The coronation of King Charles and his wife Queen Camilla was a day of lavish celebrations filled with pomp and pageantry but at its heart was a religious ceremony that traces its origins back over 1,000 years.
Thousands of dignitaries from Britain and across the world attended the coronation service in London’s Westminster Abbey. The service was led by the head of the Anglican Communion, the Archbishop of Canterbury, Justin Welby but other church and faith leaders also attended including the head of the Catholic Church in England and Wales, Cardinal Vincent Nichols, Archbishop of Westminster, who read a prayer.
There was a powerful ecumenical moment right at the start of the coronation service when a silver processional cross containing two fragments of the True Cross gifted to King Charles by Pope Francis was carried up the aisle. The Pope sent the precious relics to the king last month as an ecumenical gesture marking the centenary of the Anglican Church in Wales.
After being presented with symbolic regalia, the culmination of the ceremony came when Charles was crowned while seated upon the ancient wooden coronation chair made in 1300. The Archbishop of Canterbury placed on the King’s head the traditional coronation crown made of solid gold and studded with gems.
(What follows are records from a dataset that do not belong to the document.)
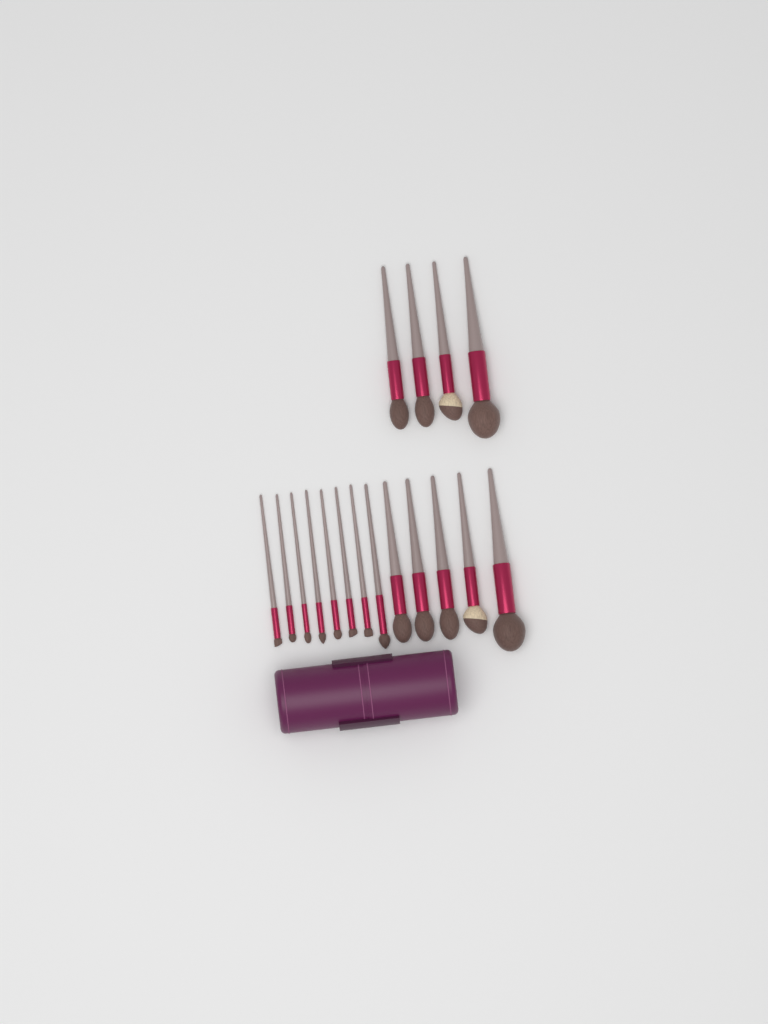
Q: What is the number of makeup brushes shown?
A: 17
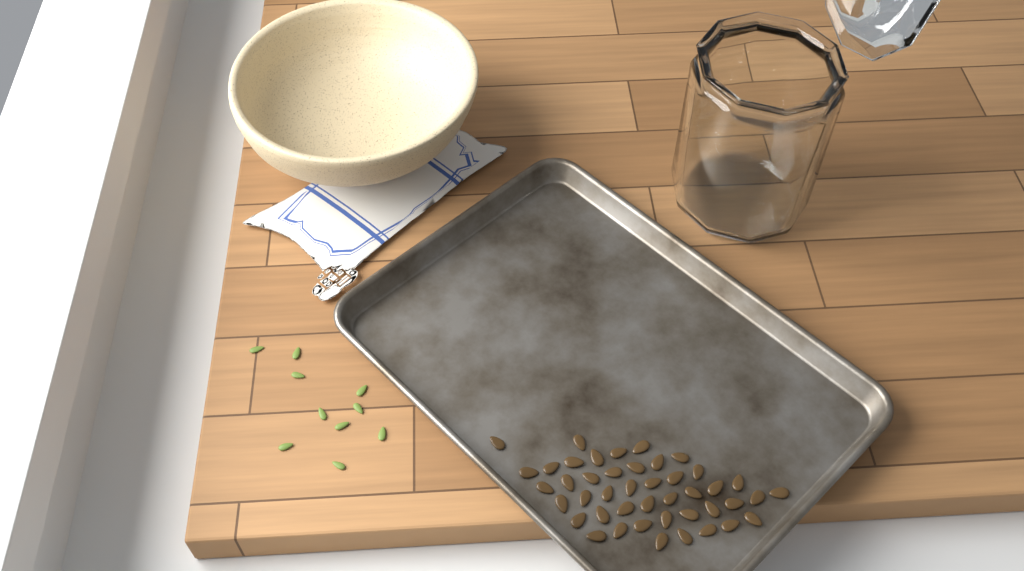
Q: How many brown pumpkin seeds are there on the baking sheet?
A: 44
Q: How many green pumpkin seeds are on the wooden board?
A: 10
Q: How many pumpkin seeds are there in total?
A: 54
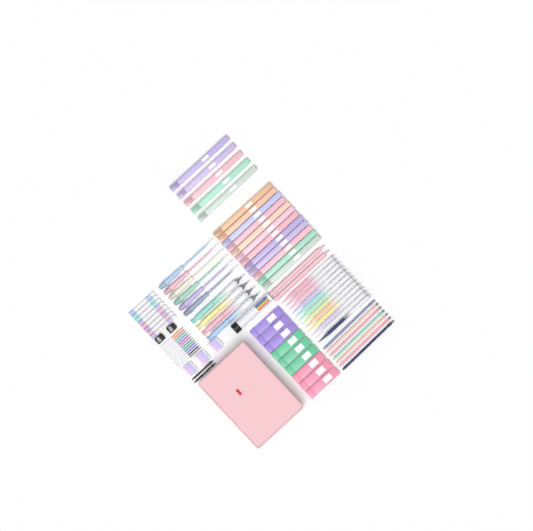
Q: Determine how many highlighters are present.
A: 17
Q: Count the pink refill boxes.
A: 3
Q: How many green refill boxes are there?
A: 3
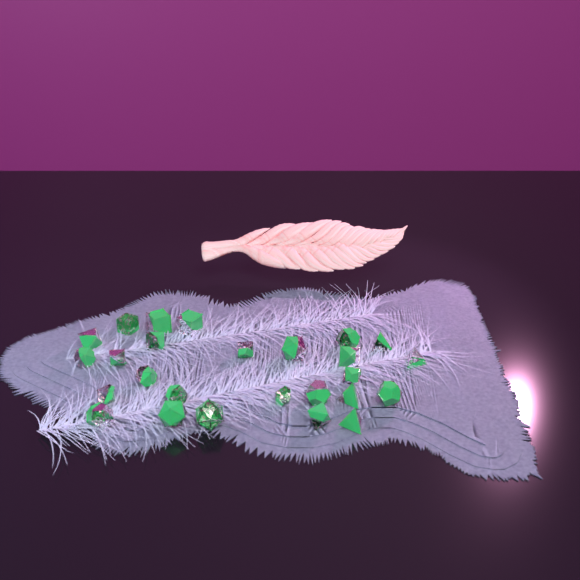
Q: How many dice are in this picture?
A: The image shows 26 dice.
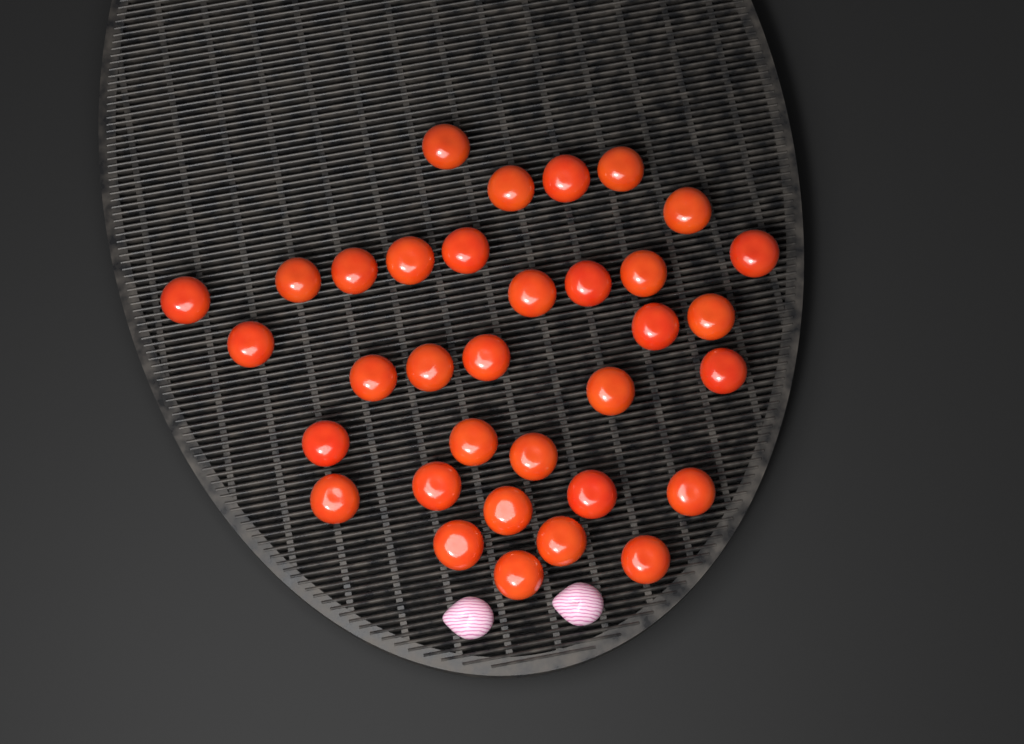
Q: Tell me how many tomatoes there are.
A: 34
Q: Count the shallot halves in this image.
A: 2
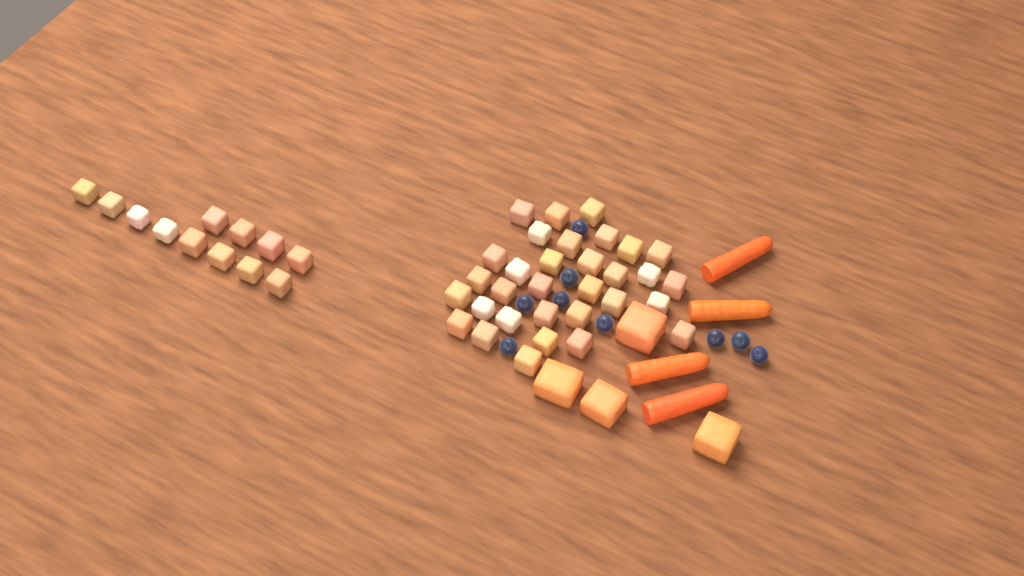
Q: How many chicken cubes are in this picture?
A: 44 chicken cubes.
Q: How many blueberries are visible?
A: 9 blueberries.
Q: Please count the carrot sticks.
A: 4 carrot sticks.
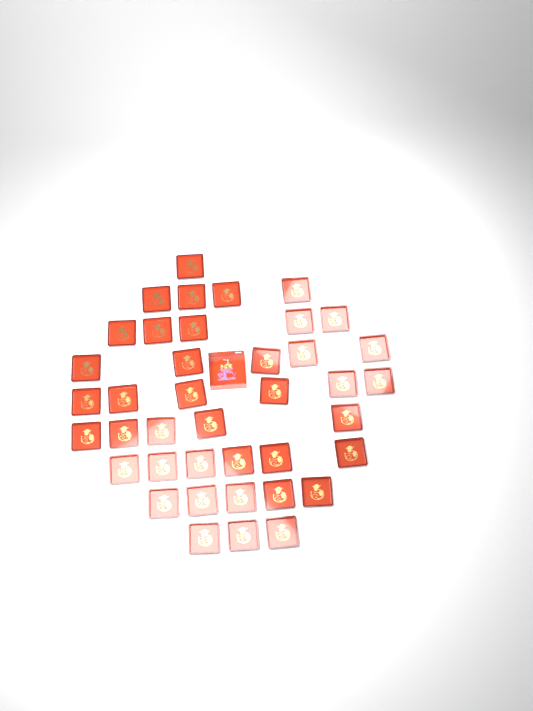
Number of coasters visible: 40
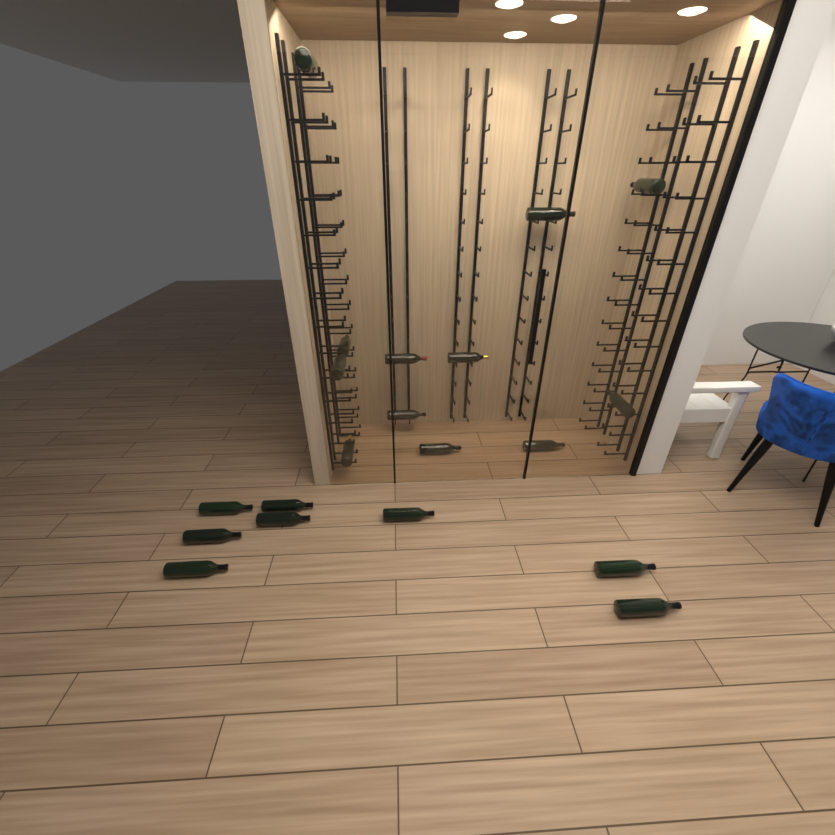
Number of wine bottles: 20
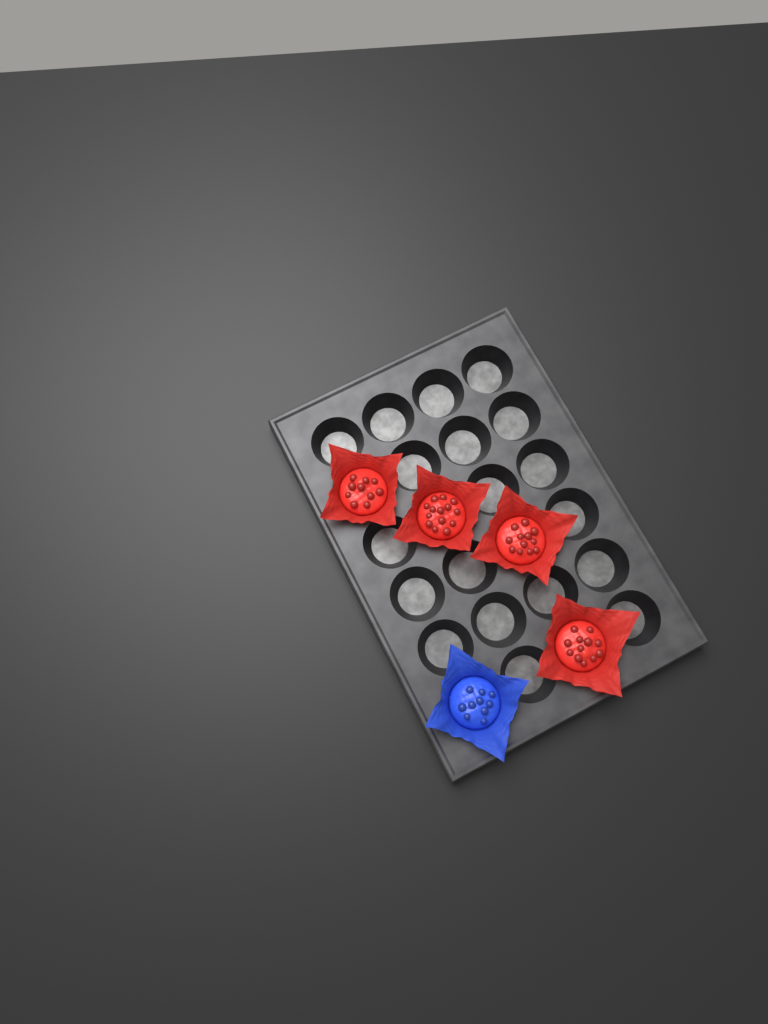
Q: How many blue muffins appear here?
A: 1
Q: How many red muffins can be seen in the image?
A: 4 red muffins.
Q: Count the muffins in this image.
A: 5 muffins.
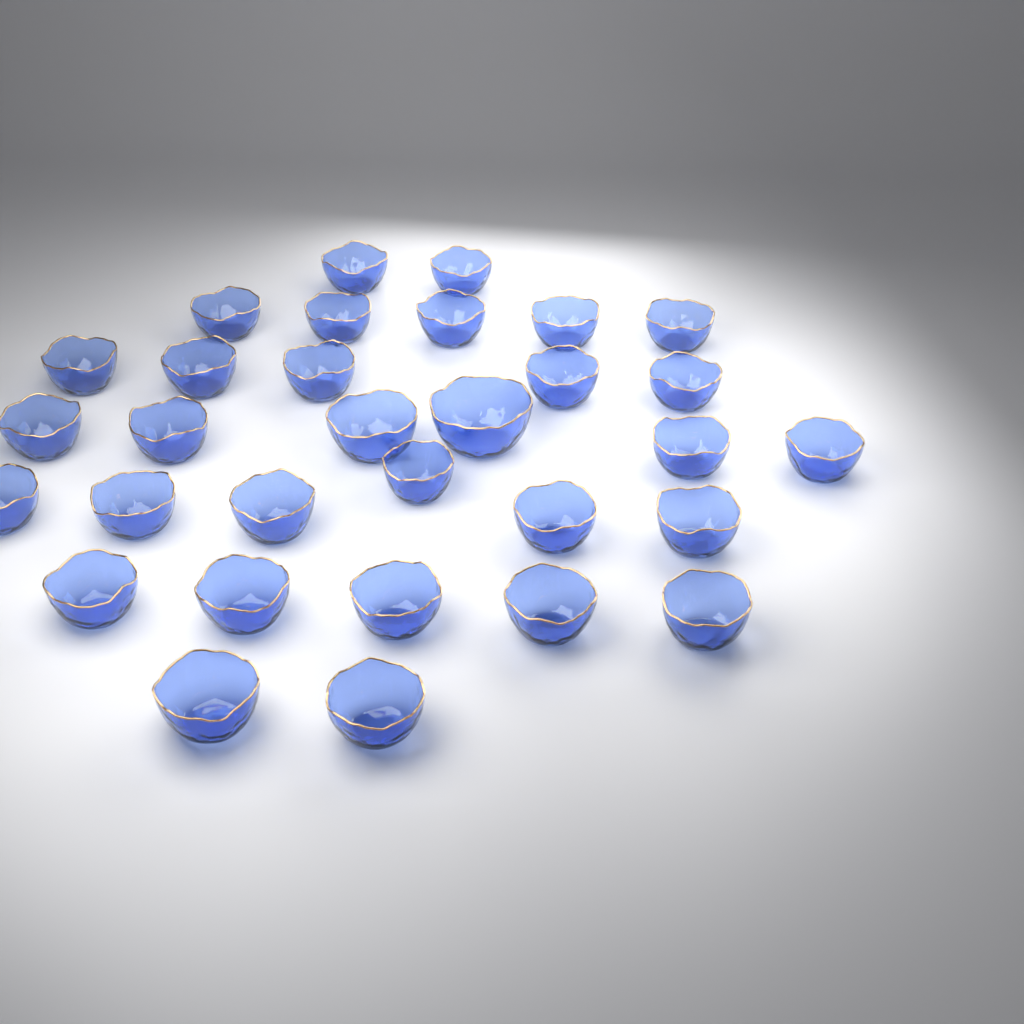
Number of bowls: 31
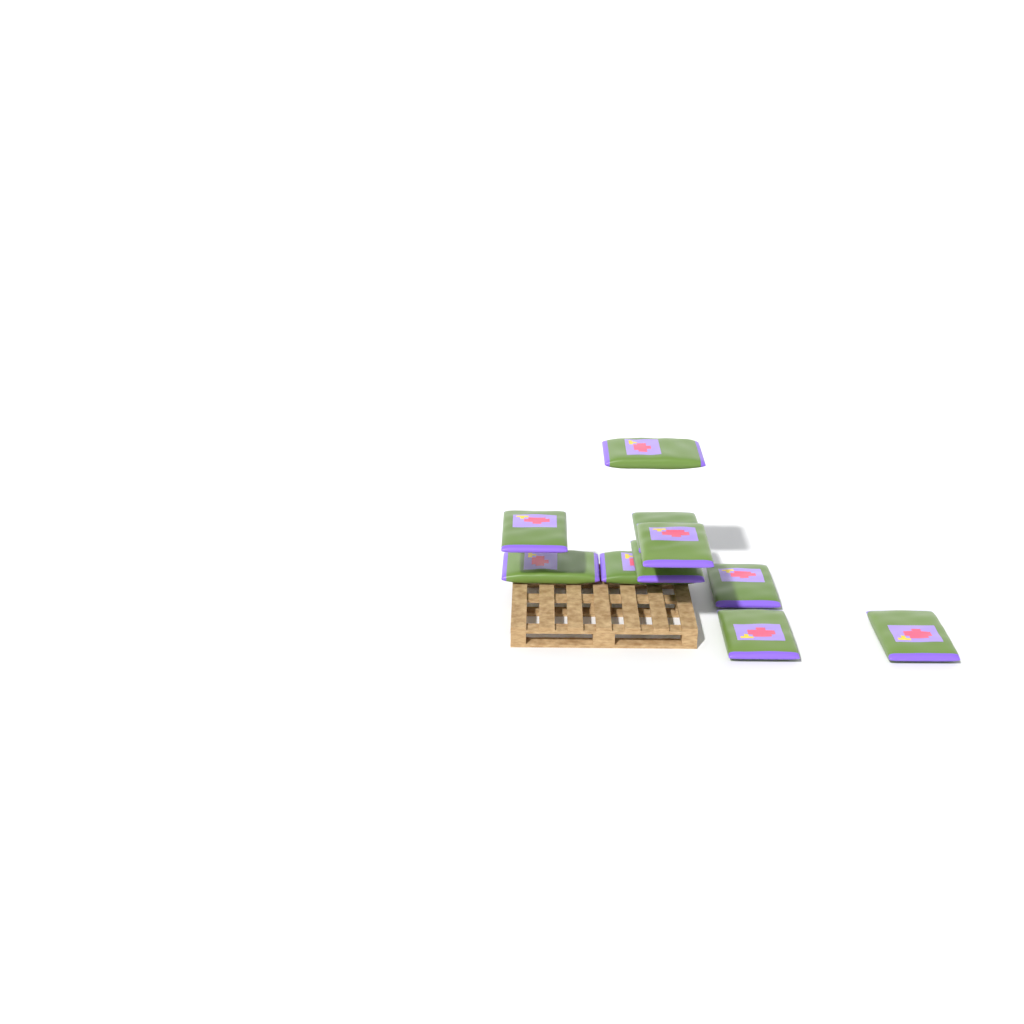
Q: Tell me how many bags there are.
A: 10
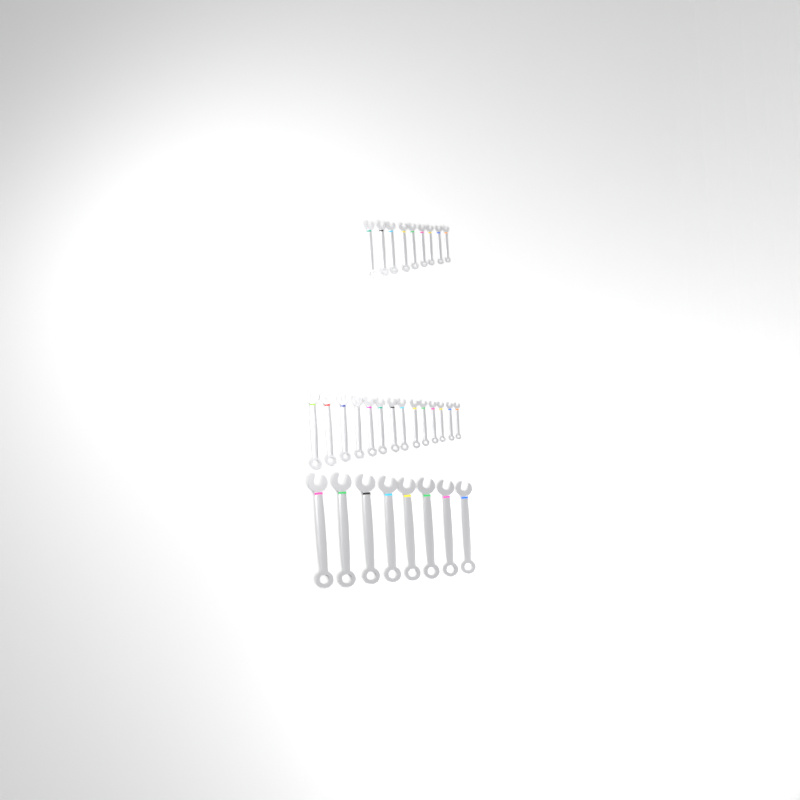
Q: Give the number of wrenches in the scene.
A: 31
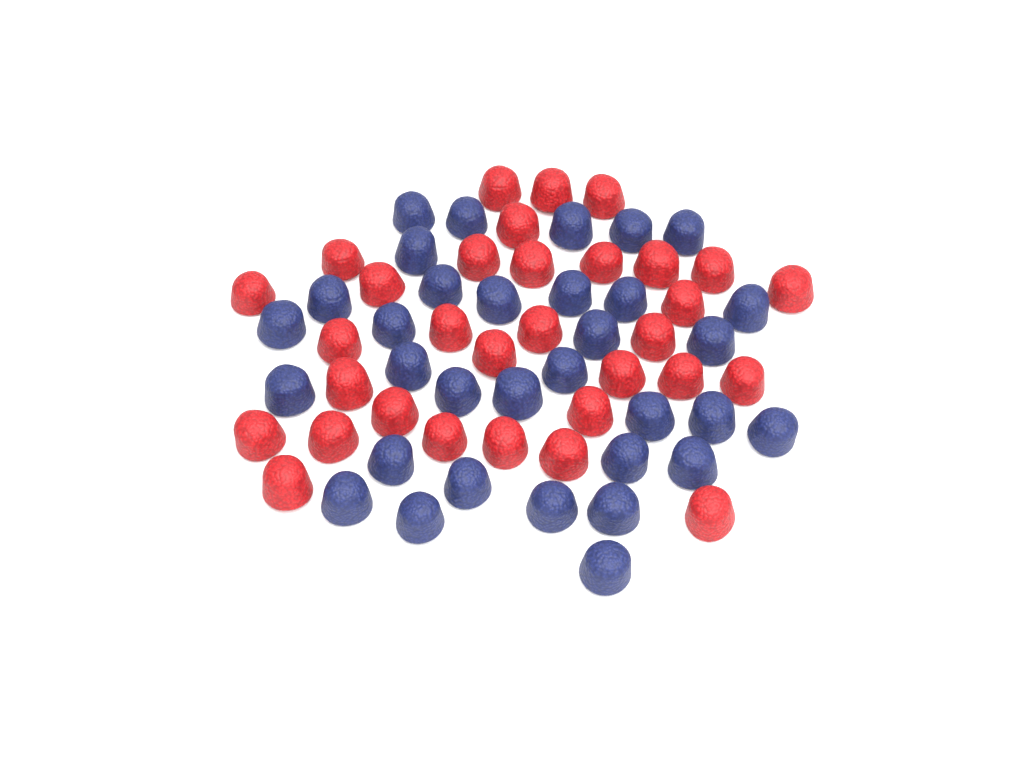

The crowning was preceded by most sacred part of the coronation ritual where the King was anointed by Archbishop Welby. The oil for the coronation came from olives produced from two groves on the Mount of Olives in Jerusalem and was consecrated at the Church of the Holy Sepulchre there.
The day’s formal celebrations began with a lavish procession across central London from Buckingham Palace to Westminster Abbey with the King and Queen travelling in a modern horse-drawn carriage. Tens of thousands of people ignored the rain here and lined the processional route to catch a glimpse of the royal couple. At the end of the coronation service in Westminster Abbey, the newly crowned royal couple retraced the route back to the Palace, this time travelling in the Gold State Coach that was built in the 18th century.
The public festivities ended with King Charles and Queen Camilla greeting the crowds from the balcony of Buckingham Palace and watching a military fly past.